Почему люди причиняют страдания ближнему, ты знаешь? Я видел, как заплечных дел мастера посмеивались от удовольствия, радуясь всякий раз, когда подследственный не мог сдержать стона. И мало того: я наблюдал служак, для которых все это было только работой, тем, что надо делать. Им приказывали бить, ну они и били. Приказывали размазать по стенке, они лупцевали жертву дубинками, чтобы та совсем потеряла разум. Они выполняли свою работу, не больше того. Так им полагалось по должности, им за это платили. И все же, сынок, хоть убей меня, но я больше не понимаю: как можно причинять боль? То есть, хочу сказать: как можно причинять боль тому, кто не может ответить, и притом без причины, я имею в виду — без личной причины? Не знаю. Не знаю, почему некоторые пытаются превозмочь страдания, а другие сразу поднимают руки? Почему одни убивают, а другие позволяют себя убивать? По правде говоря, я никогда не мог понять ни пытающих, ни пытаемых: мне не близки ни те, ни эти. Вот твой отец — другое дело. Я чувствовал, что он мне близок. Я тебе это как-нибудь в другой раз объясню. Но он становился мне близок. И даже, знаешь, он заставлял меня смеяться, это меня-то, который никогда в жизни не смеялся.
Ты меня слушаешь, на меня смотришь и злишься, признайся. Это ты зря. Я никогда не ударил задержанного, я только записывал за ними. И чувствую, что виновен, это нормально. Виновен, что видел зло, что стоял с ним рядом. Конечно, я мог протестовать, уйти в отставку, например, из-за какой-нибудь хвори. Но меня тут же бы ликвидировали: слишком много я знал. А я хотел жить. Всеми ногтями цеплялся. Я такой, сынок, я — как все. Я еще не придумал той штуки, что заменила бы жизнь. Смерти я боюсь, как все на свете.
А в самом начале твой отец (ты мне не поверишь, но это так) выглядел счастливым оттого, что оказался там, нос к носу со следователем, на пороге страдания и смерти. Поэты сделаны из особого теста. Может, они сами желают все испытать и познать?

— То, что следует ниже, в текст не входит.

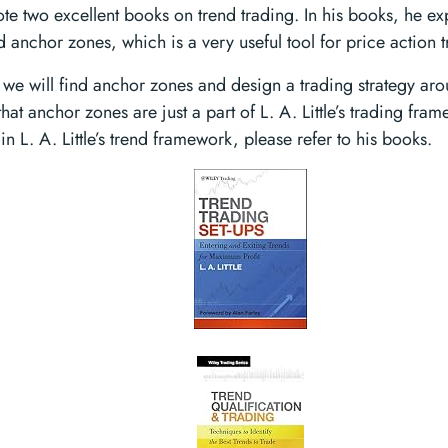
rote two excellent books on trend trading. In his books, he e
 anchor zones, which is a very useful tool for price action t
, we will find anchor zones and design a trading strategy a
hat anchor zones are just a part of L. A. Little’s trading fra
n L. A. Little’s trend framework, please refer to his books.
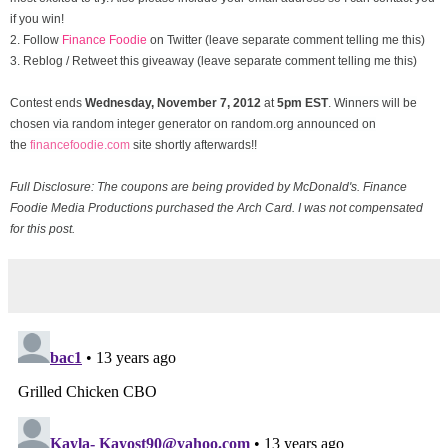
if you win!
2. Follow
Finance Foodie
on Twitter (leave separate comment telling me this)
3. Reblog / Retweet this giveaway (leave separate comment telling me this)
Contest ends
Wednesday, November
7, 2012
at
5pm EST
. Winners will be
chosen via random integer generator on random.org announced on
the
financefoodie.com
site shortly afterwards!!
Full Disclosure: The coupons are being provided by McDonald's. Finance
Foodie Media Productions purchased the Arch Card. I was not compensated
for this post.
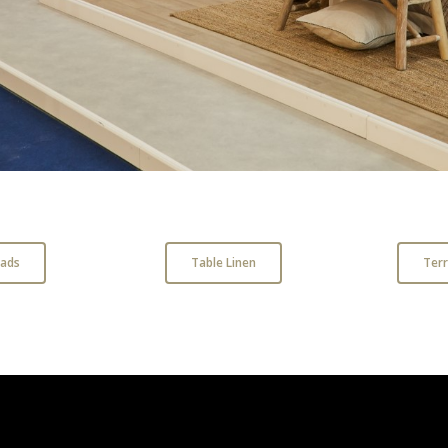
ads
Table Linen
Ter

Так вот, вначале он меня забавлял. Он еще был в полном здравии. С глазами, красными от бессонницы, это да, немного бледный, но и все. Держался прямо, на обычные вопросы отвечал уверенным голосом: имя, отчество, фамилия, профессия. Он забавлял меня, потому что… Вот, послушай: следователь спрашивает его, знает ли он, почему его арестовали. Твой отец отвечает, что знает. Следователь: «И почему же?» Твой отец: «Потому, что я написал стихотворение». Следователь чуть не упал со стула от смеха: ведь твоего отца собирались обвинить в саботаже, в подрывной деятельности, в измене, к его делу намеревались присоединить дела самых известных представителей еврейской литературы, а тут он выскакивает со своим стихотворением. «Где же оно? — интересуется следователь. — Его можно прочесть?» — «Нет, — отвечает твой отец. — Вы не сможете». — «Это почему же?» — «Потому что оно — в моей голове. Только в моей голове…»

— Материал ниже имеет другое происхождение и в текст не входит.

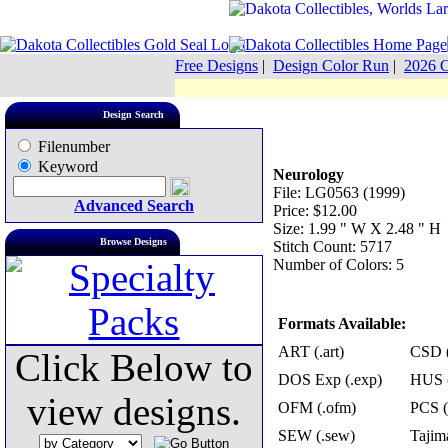
Free Designs
|
Design Color Run
|
2026 C
Design Search
Filenumber
Keyword
Neurology
File: LG0563 (1999)
Advanced Search
Price: $12.00
Size: 1.99 " W X 2.48 " H
Browse Designs
Stitch Count: 5717
Number of Colors: 5
Formats Available:
ART (.art)
CSD (
Click Below to
DOS Exp (.exp)
HUS (
view designs.
OFM (.ofm)
PCS (
SEW (.sew)
Tajima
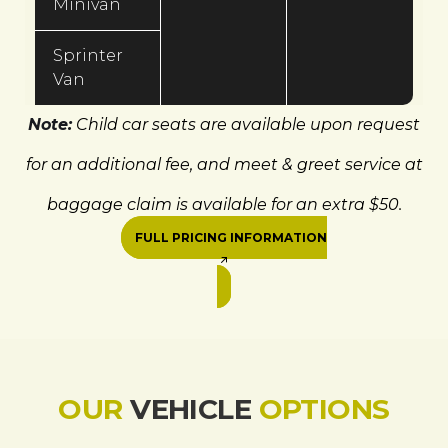
Minivan
Sprinter
Van
Note:
Child car seats are available upon request
for an additional fee, and meet & greet service at
baggage claim is available for an extra $50.
FULL PRICING INFORMATION
OUR
VEHICLE
OPTIONS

Он часто потом возвращался к этим стихам, которые написал «в голове».
Твой папаша был крепкий орешек.
Помню, какой первый вопрос он сам задал следователю: «Где я?» Ты заметил, сынок, не «Почему я тут?». Это как раз спрашивают все задержанные, а где я? Потом он это объяснил: «Некоторых людей можно определить по их поступкам, а меня — по месту, где я нахожусь».
Я поразился, потому что он не мог этого знать: ни один из заключенных не ведал, куда его привезли. В какую тюрьму, в каком квартале. Даже город был им неизвестен.